[Opening Data for this task section]

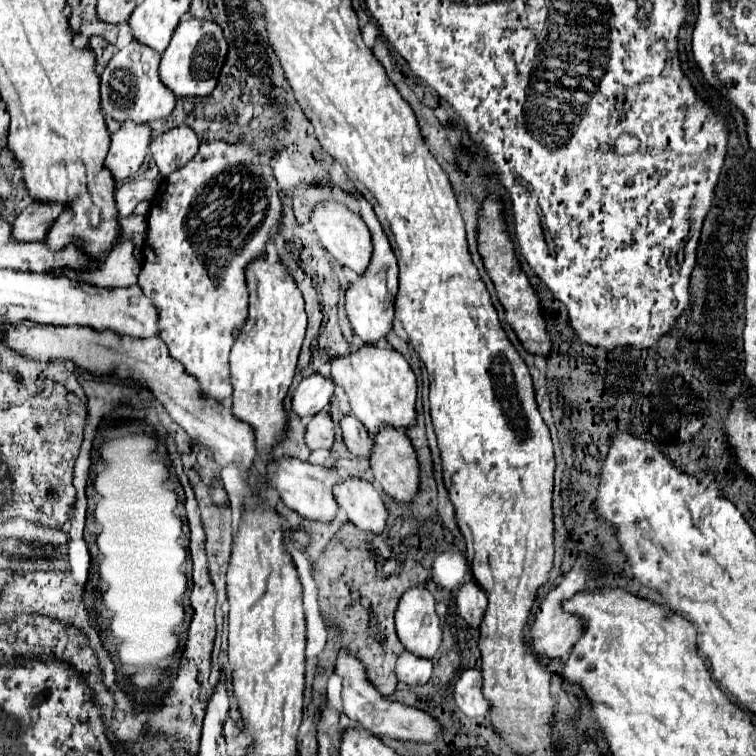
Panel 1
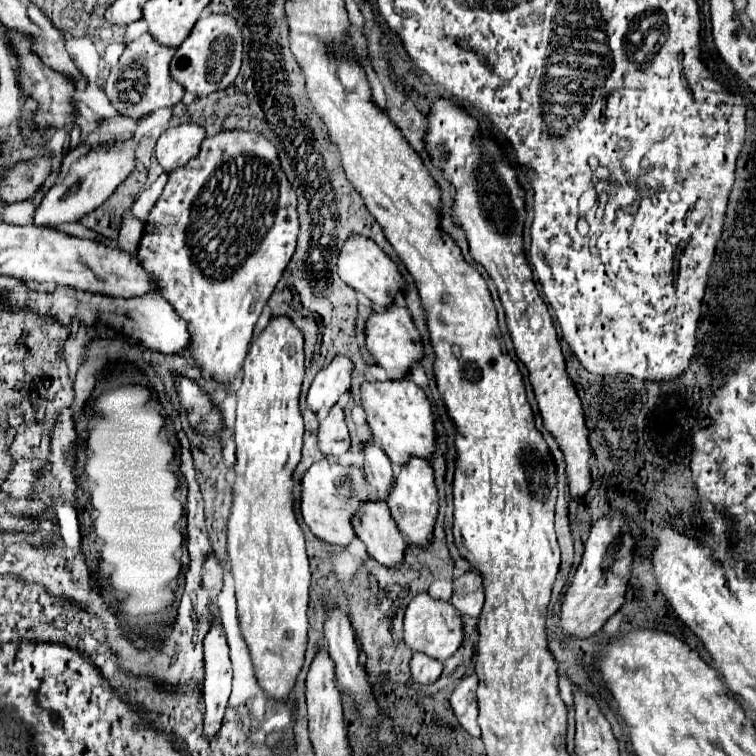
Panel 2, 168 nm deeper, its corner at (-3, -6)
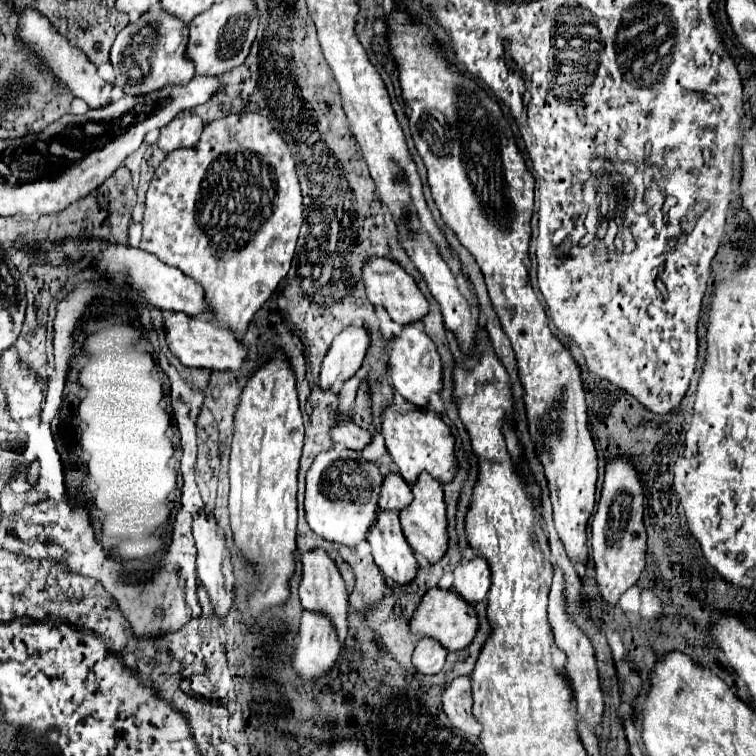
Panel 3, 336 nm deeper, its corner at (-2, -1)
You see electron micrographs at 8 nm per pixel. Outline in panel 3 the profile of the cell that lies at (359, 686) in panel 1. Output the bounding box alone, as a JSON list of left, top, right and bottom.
[298,547,348,643]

[Closing Data for this task section]

Brief
Take the line containing "You see electron" as the start and the last line of the data as the end, and reproduce that range exactly.

Answer to this problem
You see electron micrographs at 8 nm per pixel. Outline in panel 3 the profile of the cell that lies at (359, 686) in panel 1. Output the bounding box alone, as a JSON list of left, top, right and bottom.
[298,547,348,643]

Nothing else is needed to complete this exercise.